De récentes études montrent que non seulement le Gender gap fait perdre aux femmes leurs chances de carrière et de promotions, mais il fait également perdre des profits aux entreprises et des parts de croissance aux économies nationales.
Si vous ne l'avez pas encore lue, une importante étude sur le sujet a été publiée en 2010 par Catalyst , une association à but non lucratif de renommée mondiale opérant aux USA, au Canada et en Europe, dont le but est de démultiplier les opportunités pour les femmes dans le monde du travail.
L'étude s'appelle "Pipeline Broken Promise" (en français, nous pourrions dire "Le chantier qui n'a pas tenu ses promesses") et porte sur les premiers postes occupés par les diplômés des MBA (Master of Business Administration) les plus élitistes, et ce, sur chaque continent.
Et quelle est la première conclusion de cette étude : "l'affirmation que les femmes ont une progression de carrière à un rythme, salaire et niveau égal aux hommes est, dans bien des cas, totalement fausse."
Sans égard à leur niveau d'expérience, industrie ou région, l'étude démontre que les femmes :
- font leurs débuts à des niveaux moins élevés que les hommes.
- gagnent annuellement en moyenne 4600 dollars de moins pour leur premier poste
- sont encore distancées par les hommes en termes de classement et d'augmentation de salaire.
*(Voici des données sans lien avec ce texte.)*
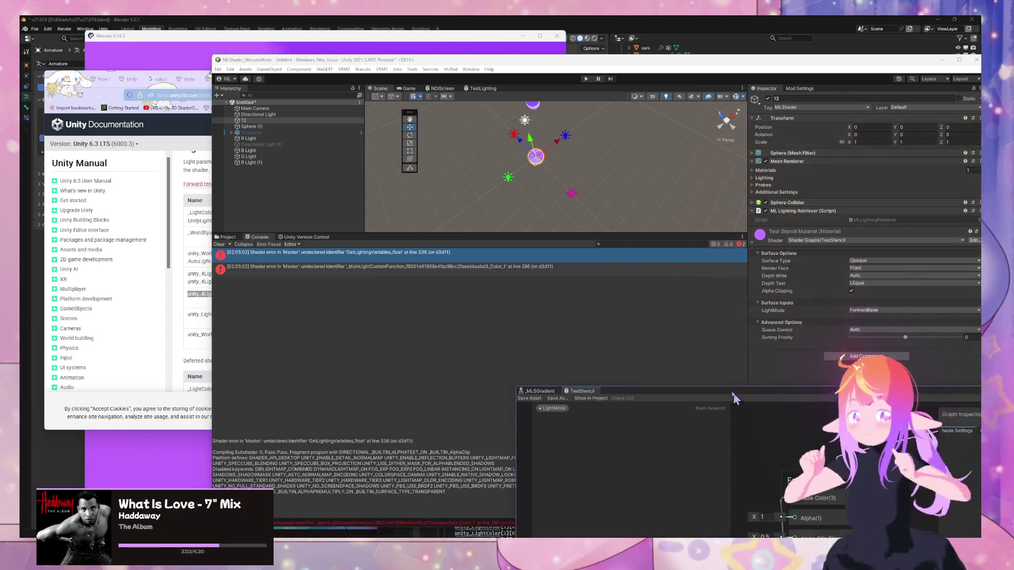
- Filter the Console for 'mainlight' and search the project's shader assets
click(662, 243)
text(main)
Les résultats sont les mêmes lorsque l'on considère les femmes et les hommes sans enfants ainsi que celles et ceux qui aspirent à des postes de direction.
Tout ceci est particulièrement dérangeant alors qu'après une décennie d'efforts sans relâche pour offrir des opportunités aux femmes dans le monde du travail, le gender gap est toujours florissant.
Chères entreprises qui nous lisez, il est donc urgent de revoir vos programmes internes de valorisation des talents afin de permettre aux jeunes femmes talentueuses de ne pas se faire devancer dès le départ, quoi qu'elles fassent, et de suivre une progression à égal de leurs collègues masculins.
Selon l'étude menée par Catalyst, l'un des meilleurs remparts contre le gender gap est l'assurance que les femmes ne partent pas perdantes dès le premier poste !
Parce que sachons-le, tout retard pris ou inégalité subie dès le début n'est JAMAIS compensé(e) par la suite.
- Un quart des jeunes femmes interrogées dans l'étude de Catalyst ont dit avoir quitté leur premier emploi à cause d'un manager difficile
- 26% sont parties pour trouver meilleur salaire ailleurs
- 27% pour changer de carrière.
"Le premier ou le second manager est souvent déterminant pour votre carrière", insiste Rick Waugh, PDG de Scotiabank.
"Bien souvent, cela détermine si vous allez rester au sein de cette organisation et jusqu'où vous aller avancer. (...) Les entreprises doivent davantage insister sur la qualité de la relation N / N+1 lors du premier poste".
Les PDG et membres des comités de direction des plus grandes entreprises qui ont participé à l'enquête suggèrent ceci :
• Ne pas croire que malgré les progrès faits, plus rien ne reste à faire sur le thème du gender gap
• Reconcevoir les modes d'organisation pour corriger les inégalités dès le premier poste.
• Etudier et revoir les modes d'augmentation des salaires
• Toujours être vigilant et se battre contre les préjugés inconscients.
• Prendre des décisions en se basant sur des qualifications, et non pas des présomptions.